Source: Linear Algebra by Friedberg et al. (4 edn 2002). p. 261.
This is germane to Linear Algebra by Lay (4 edn 2011). p. 270. Section 5.1. Theorem 2.
$\bbox[,10px,border:5px solid gray]{\text{Theorem 5.5}} \;$ Let $T$ be a linear operator on a vector space V, and let $\lambda_{1},\ \lambda_{2},\ \ldots,\ \lambda_{k}$ be distinct eigenvalues of T. If $v_{1},\ v_{2},\ \ldots,\ v_{k}$ are eigenvectors of $T$ such that $\lambda_{i}$ corresponds to $v_{i} \forall 1\leq i\leq k$ , then $\{v_{1},\ v_{2},\ \ldots,v_{k}\}$ is linearly independent.
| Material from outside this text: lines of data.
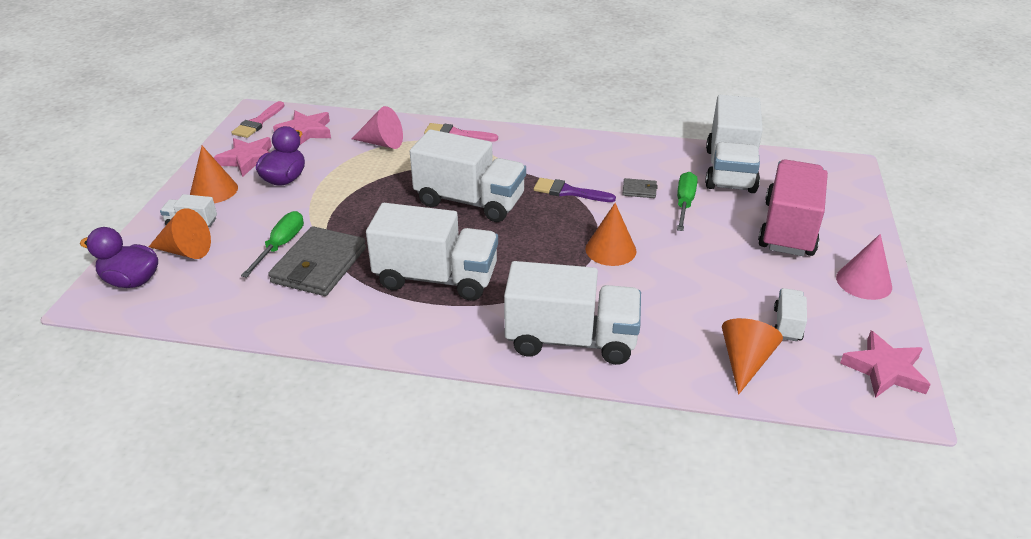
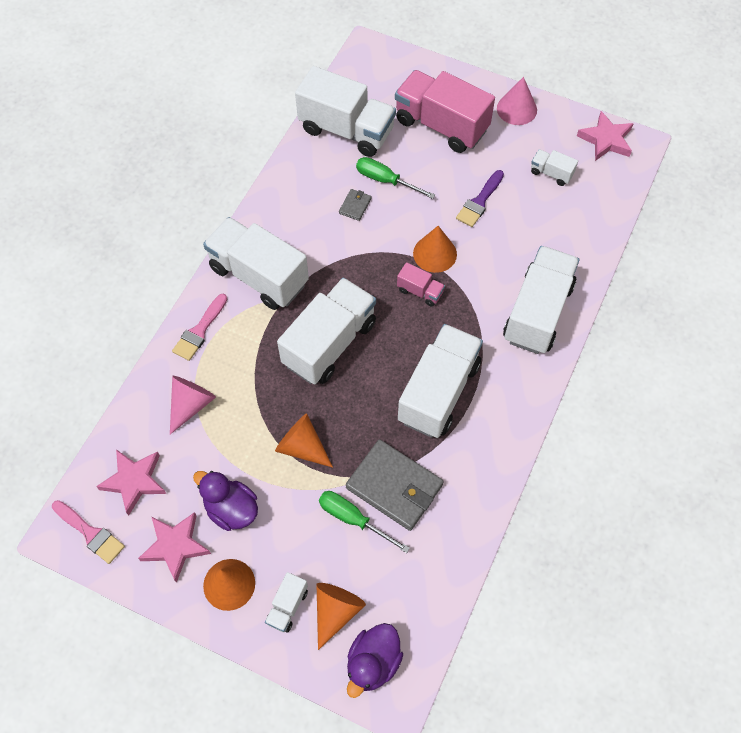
camera: 75 degrees left, 25 degrees up
(527, 152) = (259, 276): none -> white truck
(556, 247) = (420, 291): none -> pink truck
(569, 192) = (340, 260): purple brush -> purple brush (479, 201)
(745, 362) = (583, 213): orange cone -> orange cone (302, 447)

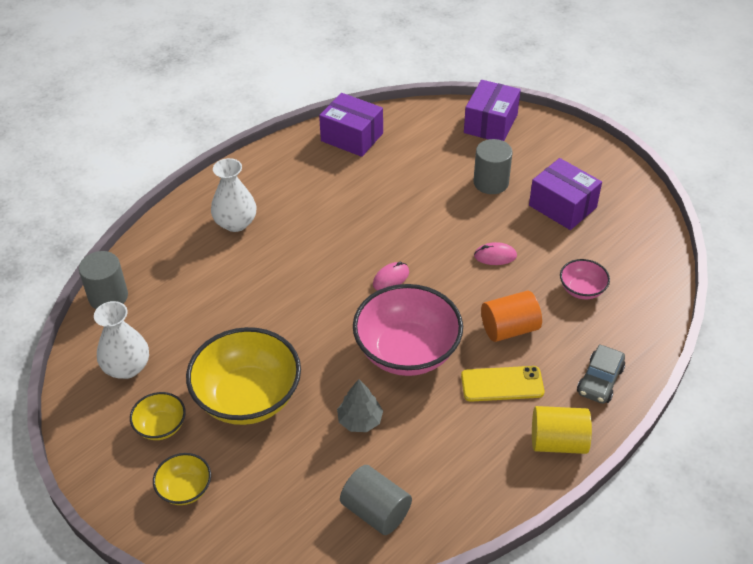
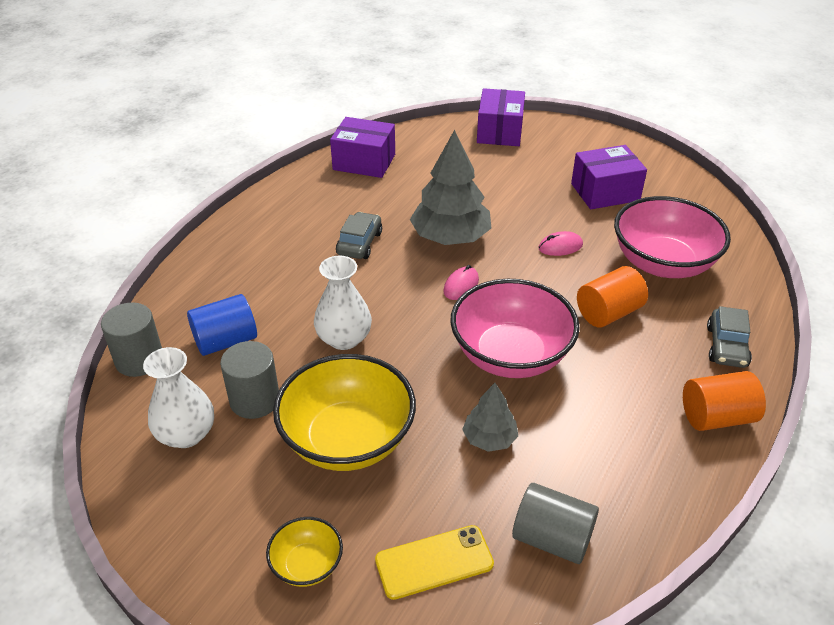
camera: 15 degrees left, 5 degrees down
(161, 426) = (251, 494): yellow bowl -> none
(179, 293) = (225, 341): none -> blue cylinder
(235, 223) = (267, 259): white vase -> white vase (344, 338)
(318, 221) = (359, 243): none -> grey car
(400, 229) = (450, 237): none -> grey tree
(491, 182) = (524, 182): grey cylinder -> grey cylinder (254, 400)
(502, 384) = (628, 369): yellow phone -> yellow phone (434, 562)
(558, 442) = (716, 417): yellow cylinder -> orange cylinder
(562, 206) = (605, 192): purple box -> purple box turned 45 degrees counterclockwise
(582, 289) = (663, 263): pink bowl -> pink bowl, size x2.08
$\bbox[,10px,border:5px solid gray]{\text{Prove by mathematical induction on } k.} \;$ Suppose that $k=1$. Then $v_{1}\neq 0$ since $v_{1}$ is an eigenvector, and hence $\{v_{1}\}$ is linearly independent.
The Induction Hypothesis: Assume that the theorem holds for $k-1$ distinct eigenvalues, where $k-1\geq 1$.
We wish to show that $\{v_{1},\ v_{2},\ \ldots,\ v_{k}\}$ is linearly independent. Suppose that $a_{1},\ a_{2},\ \ldots$ , $a_{k}$ are scalars such that $a_{1}v_{1}+a_{2}v_{2}+\cdots+a_{k}v_{k} = \mathbf{ 0 }. \tag{1}$ Apply $\color{red}{T} \color{forestgreen}{-\lambda_{k}I}$ to $(1)$:
\begin{align} \color{red}{a_{1}T(v_{1}) + ... + a_{k - 1} T(v_{k - 1}) + a_{k}T(v_{k})} & = \mathbf{ 0 }. \\ \color{forestgreen}{- a_{1} \lambda_k v_{1 } - ... - a_{k - 1} \lambda_k v_{k - 1} - a_{k} \lambda_k v_{k}} & \end{align}
Then substitute $T(v_i) = \lambda_i v_i$ into the red sum:
$ a_{1}(\lambda_{1}-\lambda_{k})v_{1}+a_{2}(\lambda_{2}-\lambda_{k})v_{2}+\cdots+a_{k-1}(\lambda_{k-1}-\lambda_{k})v_{k-1}= \mathbf{ 0 }.$
I omit the irrelevant rest of the proof. This proof strategem is also used here.
$1.$ How can you divine this trick of applying $\color{orangered}{T} \color{forestgreen}{-\lambda_{k}I}$ ? What's its intuition?
$2.$ Why not multiply by $\color{orangered}{T} \color{forestgreen}{-\lambda_{k}}$? Why's $I$ needed in $\color{forestgreen}{-\lambda_{k}I}$, when $I(v_i) = v_i$ ?
Well, you want to use that $v_{k}$ is an eigenvector: that is $(T-\lambda_{k}I)v_{k}=0$. Furthermore, you know by the induction hypothesis that $\{v_{1},...v_{k-1}\}$ are linearly independent. Applying that linear map to both sides will eliminate $v_{k}$ and give a linear relation among the $v_{i}$, $i<k$.
It doesn't make sense to form the difference $T-\lambda_{k}$. $\lambda_{k}$ is a scalar, while $\lambda_{k}I$ is a diagonal matrix.